Uma Internet para pobrezinhos

Direito & Tecnologia #10 

Coluna no Odivelas Notícias de 16 de Dezembro de 2021


Quando foi anunciada, a tarifa social de Internet prometia muito. Uma tarifa de Internet mais acessível, que iria beneficiar famílias que passam por maiores dificuldades económicas. Num país que tem das telecomunicações mais caras da Europa e em que 20% dos agregados familiares ainda não têm Internet em casa, democratizar o acesso à Internet é uma medida fundamental.

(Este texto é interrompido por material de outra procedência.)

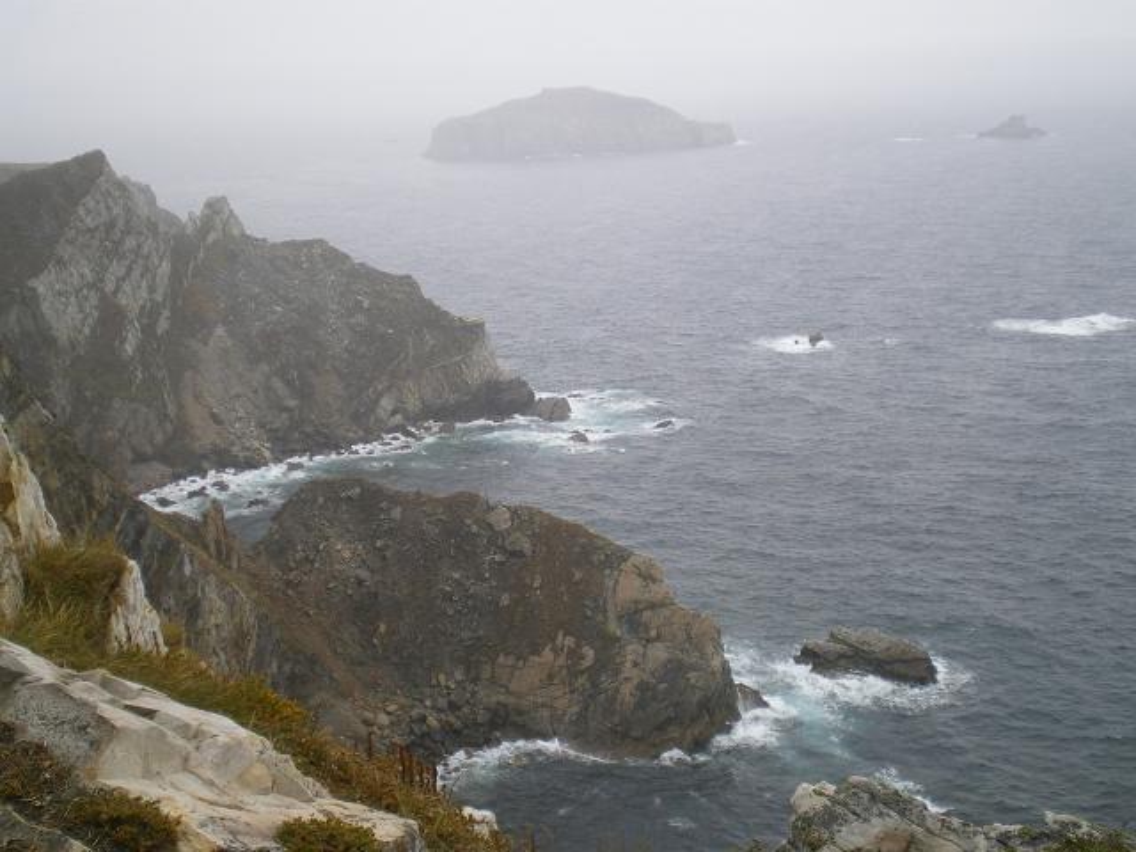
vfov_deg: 29.1
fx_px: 1641
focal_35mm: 50
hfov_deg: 38.2
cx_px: 568
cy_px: 426
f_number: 3.7
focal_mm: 8.4
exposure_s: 1/125
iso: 64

Quando foi aprovada em Conselho de Ministros, em Maio deste ano, o Ministro de Estado, Economia e Transição Digital, Pedro Siza Vieira, anunciava aos jornalistas, em conferência de imprensa, uma ligação de 30 Mbps. O preço seria fixado pela ANACOM, com eventuais prejuízos sofridos pelas empresas de telecomunicações a poderem ser compensados pelo Governo. Posteriormente, foi remetida à ANACOM a tarefa de definir não apenas o preço, mas também os parâmetros da ligação. Embora num primeiro momento a ANACOM tenha proposto uma ligação mais fraca, após realizar uma consulta pública, a ANACOM acabou por publicar a sua decisão sobre as característica da tarifa social de Internet, estabelecendo os seguintes valores (download / upload / tráfego): 30 Mbps / 3 Mbps / 30 GB, por cerca de € 6,15/mês, mais o preço dos equipamentos. A ANACOM justificou a necessidade de melhorar as características da ligação, por ser uma ligação que se destina a agregados familiares, e portanto deve conseguir suportar a utilização por mais de uma pessoa ao mesmo tempo. Além disso, considerou a ANACOM que tal ligação teria “impacto negligenciável nos prestadores”. Infelizmente, o Governo cedeu à pressão dos operadores de telecomunicações, tendo rejeitado os valores definidos pela ANACOM. Mantendo o preço, o Governo fixou as seguintes características: 12 Mbps / 2 Mbps / 15 GB. Ou seja, cortou pela metade, ou nem isso, a tarifa social da Internet, transformando-a assim numa mera “Internet dos Pobrezinhos”.

É de lamentar que a intervenção do Governo nesta questão tenha sido ficar do lado dos operadores de telecomunicações, em vez de defender os interesses das camadas mais desprotegidas da população. No século XXI, a conectividade das camadas mais desfavorecidas da população é uma política pública fulcral. Precisamos de uma transição digital inclusiva que ofereça novas oportunidades a todos, em vez de acentuar desigualdades existentes.

Uma das prioridades da "Transição Digital" deveria ser enfrentar os sérios problemas de concorrência no mercado das telecomunicações em Portugal. Ainda esta semana a OCDE criticou as fidelizações, preços altos e baixa concorrência nas telecomunicações em Portugal. Foi este o mercado que o Governo optou por proteger.